La mattina seguente Rosa si svegliò prima del solito e si affacciò alla finestra. Guardò la schiera di rose nere. Se avessero avuto i denti l’avrebbero sbranata senza esitazioni. E, fra tutti quei fiori portatori di morte, ne scorse uno in particolare. Una rosa rossa. Credeva estinti simili fiori... i petali di un rosso scarlatto, voluminosi, su cui si abbatteva la calda luce del sole.
Senza esitare uscì di casa e corse verso la rosa. Si chinò e passò i polpastrelli sui delicati petali. Bastò questo a renderla felice.
- Marcus vieni qui - gridò lei con una voce che si era dimenticata di avere - Guarda cos’ho trovato -
Avrebbe voluto coglierla, ma non lo fece. Non poteva fare del male ad una simile bellezza. Doveva essere l’ultimo esemplare rimasto sulla Terra. Allora la accarezzò di nuovo con il palmo della mano.
- Svegliati Marcus, esci di casa -
Rosa si alzò, sorridendo. Avrebbe mostrato quel fiore a suo marito, e anche lui avrebbe sorriso. Corse verso la porta di casa, ma mai vi fece ritorno.
Gridò, e stavolta Marcus la sentì. Impugnò il fucile e corse da lei. Quando arrivò vide uno strano essere scappare nel bosco. Prese la mira e gli sparò. Il colpo non andò a segno e lo zombi fuggì fra gli alberi.
- Rosa... - gridò lui, prima di vedere il corpo della donna steso a terra. Il collo insanguinato. Lo stesso sangue che cospargeva le rose intorno a lei. Ora erano tutte rosse.

 

***

 

Marcus sobbalzò.
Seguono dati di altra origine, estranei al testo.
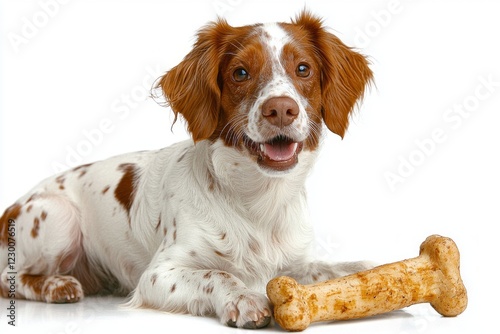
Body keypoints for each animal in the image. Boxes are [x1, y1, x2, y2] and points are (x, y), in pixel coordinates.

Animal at [0, 10, 372, 328]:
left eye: (304, 68)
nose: (280, 109)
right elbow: (217, 274)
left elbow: (325, 268)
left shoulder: (292, 262)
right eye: (240, 72)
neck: (257, 201)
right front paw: (243, 298)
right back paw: (57, 286)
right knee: (10, 279)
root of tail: (9, 210)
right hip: (58, 215)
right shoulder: (158, 274)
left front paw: (360, 271)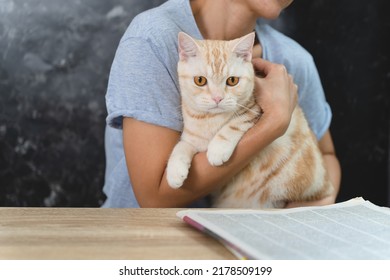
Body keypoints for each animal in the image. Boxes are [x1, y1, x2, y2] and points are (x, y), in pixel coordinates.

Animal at [166, 32, 334, 208]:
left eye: (232, 81)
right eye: (200, 80)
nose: (217, 98)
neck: (210, 119)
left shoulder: (254, 109)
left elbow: (235, 123)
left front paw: (217, 149)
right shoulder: (192, 138)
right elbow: (181, 146)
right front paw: (174, 171)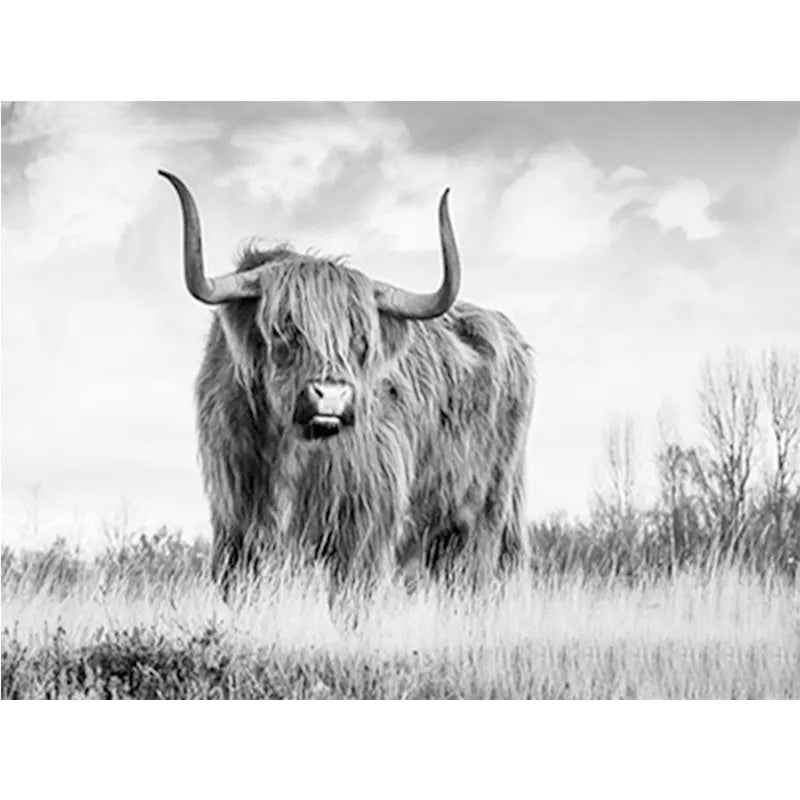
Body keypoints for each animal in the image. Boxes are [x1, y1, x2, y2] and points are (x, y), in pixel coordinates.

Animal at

Di nuovo quell’incubo. Impiegò diversi secondi per tornare alla realtà, e quando vi fece ritorno sperò di andarsene via presto.
Era sudato, con le mani strette intorno alla canna del fucile.
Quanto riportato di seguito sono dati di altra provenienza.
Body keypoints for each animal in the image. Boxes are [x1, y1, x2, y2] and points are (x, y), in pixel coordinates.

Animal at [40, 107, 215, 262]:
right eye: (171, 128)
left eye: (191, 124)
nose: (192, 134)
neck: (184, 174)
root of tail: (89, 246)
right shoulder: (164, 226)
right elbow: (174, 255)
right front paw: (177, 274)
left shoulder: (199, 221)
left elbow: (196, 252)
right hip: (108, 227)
Perché continuava a sognarla?
Perché non riusciva a dimenticare?
- Svegliati Rosa - disse lui, come in un sussurro.
La donna si svegliò e urlò, scuotendo la sedia su cui era rilegata. I lineamenti del suo volto erano deformati, scavati in quel freddo viso scheletrico.
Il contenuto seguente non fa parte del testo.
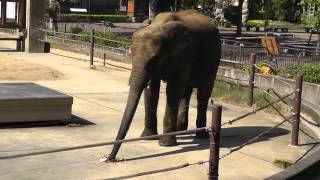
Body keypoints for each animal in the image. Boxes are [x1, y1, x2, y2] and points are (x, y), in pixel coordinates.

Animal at [107, 9, 220, 161]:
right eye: (131, 55)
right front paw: (148, 138)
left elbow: (173, 90)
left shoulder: (185, 54)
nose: (110, 158)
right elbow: (152, 90)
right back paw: (180, 131)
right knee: (186, 92)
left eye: (155, 58)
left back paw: (201, 135)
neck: (159, 24)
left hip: (214, 60)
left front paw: (165, 144)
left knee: (203, 92)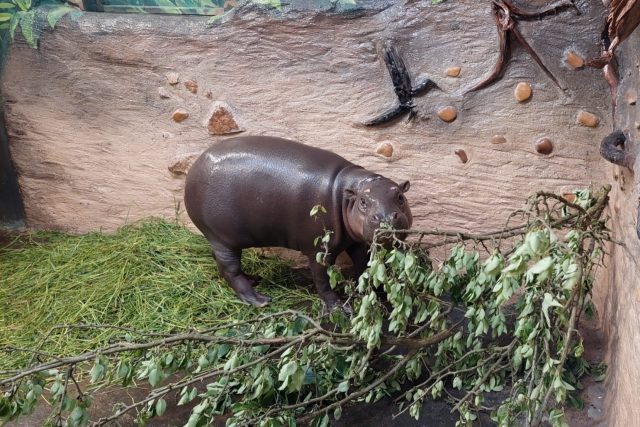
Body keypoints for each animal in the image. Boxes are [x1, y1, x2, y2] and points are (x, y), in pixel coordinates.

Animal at [184, 137, 416, 310]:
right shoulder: (318, 250)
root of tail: (195, 166)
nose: (386, 218)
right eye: (363, 202)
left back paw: (254, 278)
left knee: (223, 263)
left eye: (400, 196)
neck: (347, 192)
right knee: (230, 269)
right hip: (221, 237)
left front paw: (372, 292)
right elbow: (322, 280)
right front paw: (338, 308)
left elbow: (362, 264)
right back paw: (260, 300)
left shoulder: (356, 242)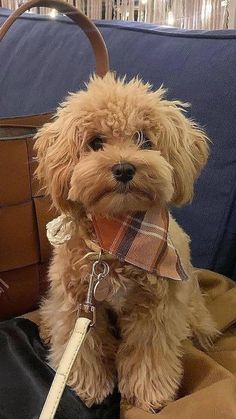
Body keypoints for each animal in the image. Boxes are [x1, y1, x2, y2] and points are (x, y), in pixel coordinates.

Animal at [34, 73, 218, 414]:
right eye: (95, 142)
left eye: (144, 139)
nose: (123, 168)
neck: (118, 239)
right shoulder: (78, 303)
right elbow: (84, 348)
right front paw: (88, 387)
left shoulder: (156, 310)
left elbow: (150, 354)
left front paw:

Caricò il fucile con 2 sole pallottole, e gettò le altre sul pavimento.
- Non preoccuparti, le tue preghiere si sono esaudite. È finita adesso -
Puntò il fucile al petto di Rosa. La pallottola sarebbe stata come la freccia di Cupido. Le avrebbe trafitto il cuore.
- Tu andrai in Paradiso e io continuerò ad amarti dall’Inferno, ma ti giuro che resteremo insieme per sempre -
Sparò e lei morì. Stavolta per l’ultima volta.
Ora toccava a lui, l’ultimo uomo sulla Terra. Si premette la bocca del fucile contro il petto e sparò.
La razza umana si è estinta... restano solo gli zombi, i non morti, e quando anche loro si crederanno immortali sopraggiungerà una nuova stirpe ad annientarli.